This is the first graphic novel I've ever read. Can you really call it a "novel" though if it's a memoir? Isn't "novel" associated with fiction?? Anyway, I really enjoyed Fun Home, except for the last chapter. I haven't read James Joyce's Ulysses, so the many many allusions and metaphors are completely lost on me. I'm sure they're very intelligent, but sadly, I'm not intelligent enough to completely get it.

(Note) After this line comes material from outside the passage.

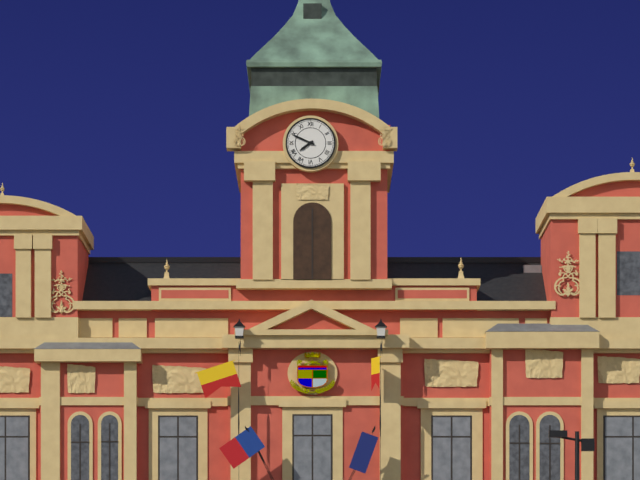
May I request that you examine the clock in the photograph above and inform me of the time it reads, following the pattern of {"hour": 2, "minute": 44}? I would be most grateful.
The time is {"hour": 7, "minute": 49}
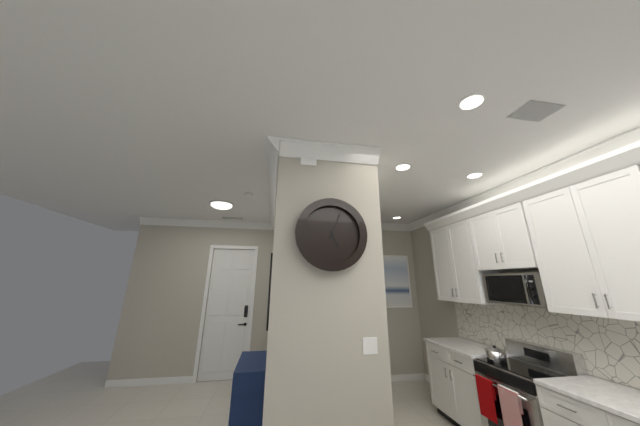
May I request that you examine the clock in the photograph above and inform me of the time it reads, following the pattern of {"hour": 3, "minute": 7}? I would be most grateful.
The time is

I'm really tired right now and I'm on my way to bed, but I wanted to blog about this before I forgot. My absolute favorite part of the book is the last page of the first chapter. Alison is talking about her father's death and how even though she was 19 when he died, she felt that his absence radiated retroactively back through all her memories of him. She says it's the opposite of how an amputee feels phantom pain in a missing limb: her father really was there all those years while she was growing up, but she ached as though he were already gone. The last image of the chapter is incredibly moving when taken in with the description of feeling like her father is already gone. It's a picture from high above their yard, with Alison and her father with their backs turned, moving away from each other. I found it very powerful, and with that page, I finally "got" graphic novels. The words and the pictures play off each other and create something that is more than the sum of its parts. The missing limb metaphor could have worked in a traditional novel, but I wouldn't have gone back to that page to reread it 7 times if it hadn't been accompanied by the images. The images make a clever turn of phrase in to something special. I wanted to scan the page, or at least the last image, to include with this post, but I have already passed the book on to the next reader.
And now I'm going to bed.
1 comment:
Awesome, the lack of pictures in this post is my fault? Sigh.
Can't wait to read this, I'll jump in as soon as I finish "Bonk" which is already living up to the standard set when I read "Spook". And because Mary Roach isn't satisfied to live only in my literary world, there was a reference to "Stiff" in the episode of Six Feet Under I watched yesterday.